Sertifikasi sukarela yang dikelola oleh Textile Exchange ini melacak dan memverifikasi kandungan daur ulang pada produk akhir, sekaligus memastikan rantai pasoknya memenuhi standar sosial dan lingkungan yang ketat.
Sertifikasi GRS menerapkan sistem chain of custody (lacak balak) yang sangat ketat untuk mendokumentasikan aliran material dari hulu ke hilir. Berdasarkan ketentuan resmi, sebuah produk tekstil harus mengandung minimal 20% bahan daur ulang untuk dapat mengajukan proses sertifikasi. Namun, jika produsen ingin menyematkan logo resmi GRS pada label produk yang ditujukan kepada konsumen akhir, kandungan bahan daur ulangnya wajib mencapai minimal 50%.
Secara regulasi internasional, pengetatan aturan di negara-negara tujuan ekspor utama seperti Uni Eropa dan Amerika Serikat (misalnya melalui kriteria Amazon Climate Pledge Friendly) memaksa rantai pasok lokal beradaptasi. Lembaga sertifikasi resmi seperti SCS Global Services, Control Union, dan GSCS International secara berkala melakukan audit tahunan untuk menguji lima pilar utama GRS:
-
Verifikasi konten daur ulang.
-
Ketertelusuran rantai pasok.
-
Praktik pengelolaan lingkungan (air dan limbah).
-
Tanggung jawab sosial (upah layak, larangan pekerja anak, dan keselamatan kerja).
-
Pembatasan penggunaan bahan kimia berbahaya.
Bagi produsen serat, filamen, benang, kain hingga garmen di Indonesia, mengantongi sertifikasi GRS menghadirkan keunggulan kompetitif yang nyata.
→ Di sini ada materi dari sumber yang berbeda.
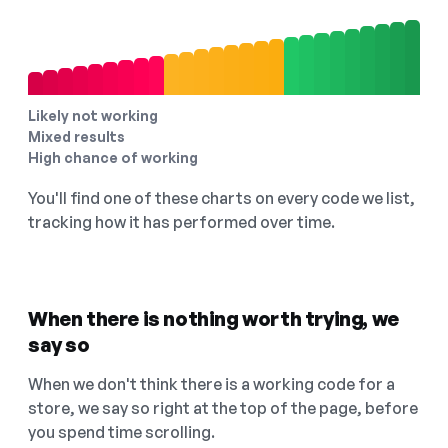
Likely not working
Mixed results
High chance of working
You'll find one of these charts on every code we list,
tracking how it has performed over time.
When there is nothing worth trying, we
say so
When we don't think there is a working code for a
store, we say so right at the top of the page, before
you spend time scrolling.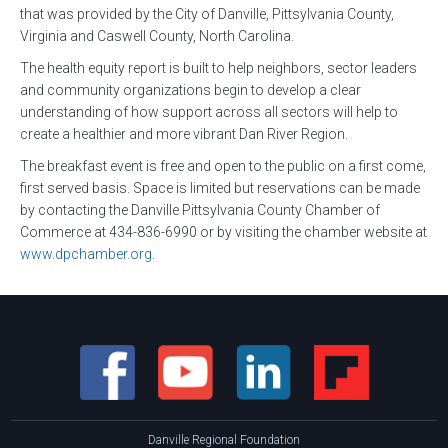
that was provided by the City of Danville, Pittsylvania County,
Virginia and Caswell County, North Carolina.
The health equity report is built to help neighbors, sector leaders
and community organizations begin to develop a clear
understanding of how support across all sectors will help to
create a healthier and more vibrant Dan River Region.
The breakfast event is free and open to the public on a first come,
first served basis. Space is limited but reservations can be made
by contacting the Danville Pittsylvania County Chamber of
Commerce at 434-836-6990 or by visiting the chamber website at
www.dpchamber.org
.
Danville Regional Foundation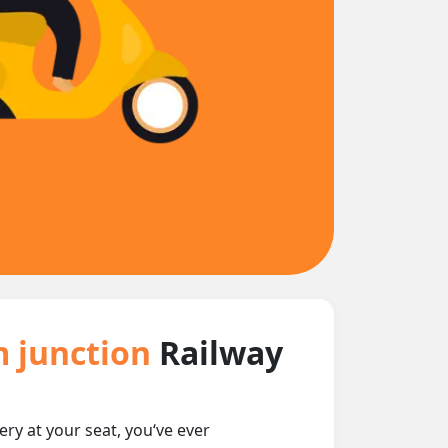
m junction
Railway
ery at your seat, you‘ve ever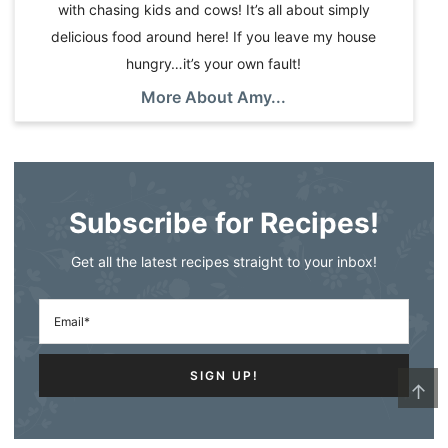
with chasing kids and cows! It’s all about simply
delicious food around here! If you leave my house
hungry…it’s your own fault!
More About Amy...
Subscribe for Recipes!
Get all the latest recipes straight to your inbox!
↑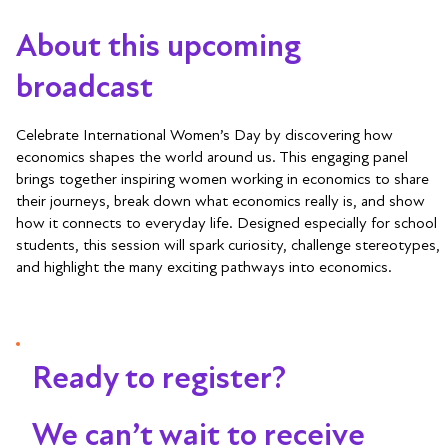
About this upcoming
broadcast
Celebrate International Women’s Day by discovering how
economics shapes the world around us. This engaging panel
brings together inspiring women working in economics to share
their journeys, break down what economics really is, and show
how it connects to everyday life. Designed especially for school
students, this session will spark curiosity, challenge stereotypes,
and highlight the many exciting pathways into economics.
Ready to register?
We can’t wait to receive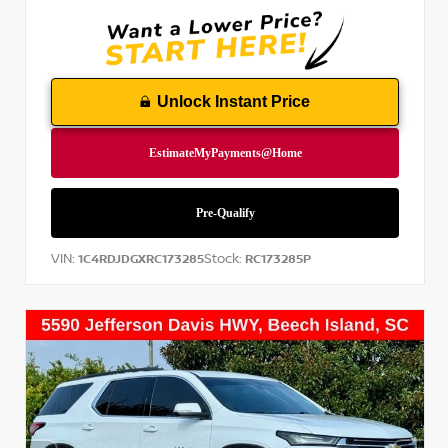
Unlock Instant Price
VIN:
Stock:
1C4RDJDGXRC173285
RC173285P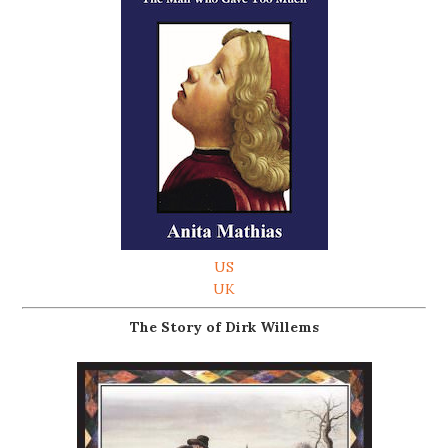
US
UK
The Story of Dirk Willems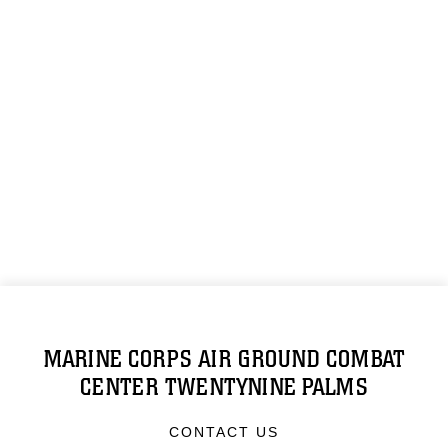
MARINE CORPS AIR GROUND COMBAT
CENTER TWENTYNINE PALMS
CONTACT US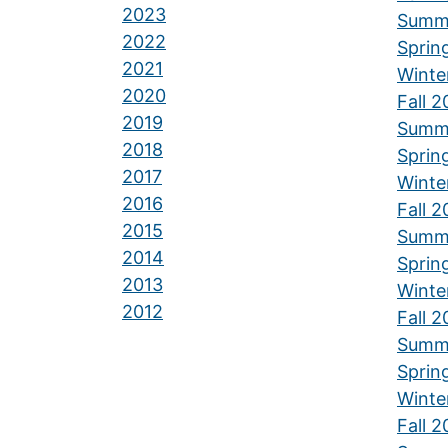
2023
Summ
2022
Sprin
2021
Winte
2020
Fall 
2019
Summ
2018
Sprin
2017
Winte
2016
Fall 
2015
Summ
2014
Sprin
2013
Winte
2012
Fall 
Summ
Sprin
Winte
Fall 2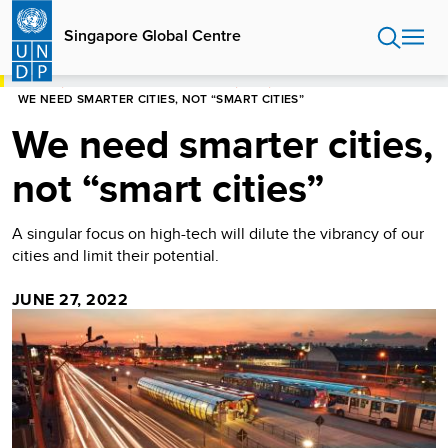
Skip
to
Singapore Global Centre
main
content
HOME
SINGAPORE GLOBAL CENTRE
BLOG
WE NEED SMARTER CITIES, NOT “SMART CITIES”
We need smarter cities,
not “smart cities”
A singular focus on high-tech will dilute the vibrancy of our
cities and limit their potential.
JUNE 27, 2022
Menurut berbagai analis industri dan praktisi pengelolaan limbah tekstil, manfaat utama GRS terletak pada perlindungan merek dan peningkatan kredibilitas di mata buyer multinasional.
Produk bersertifikat GRS memiliki nilai tawar premium (premium pricing) yang menghasilkan margin keuntungan lebih tinggi dibanding komoditas konvensional. Selain itu, sertifikasi ini membuka pintu bagi eksportir nasional untuk memenangkan tender internasional, mengingat banyak brand besar kini menolak pasokan bahan baku yang tidak memiliki rekam jejak ekologis yang jelas.
Secara global, tren upcycle fashion dan penggunaan serat daur ulang (seperti katun daur ulang dan poliester dari botol plastik PET) tumbuh eksponensial sekitar 20–25% per tahun. Konsumen generasi milenial dan Gen Z menuntut transparansi radikal atas pakaian yang mereka kenakan.
Melihat lanskap ini, para pelaku usaha tekstil di Indonesia—mulai dari pabrik pemintalan hingga penjahitan—mulai gencar mentransformasi lini produksi mereka. Mengadopsi GRS dipandang sebagai investasi jangka panjang yang strategis. Langkah ini tidak hanya menyelamatkan lingkungan dari tumpukan limbah pra-konsumen (pre-consumer waste) pabrik, tetapi juga memastikan industri TPT nasional tetap relevan, resilien, dan kompetitif di panggung perdagangan dunia.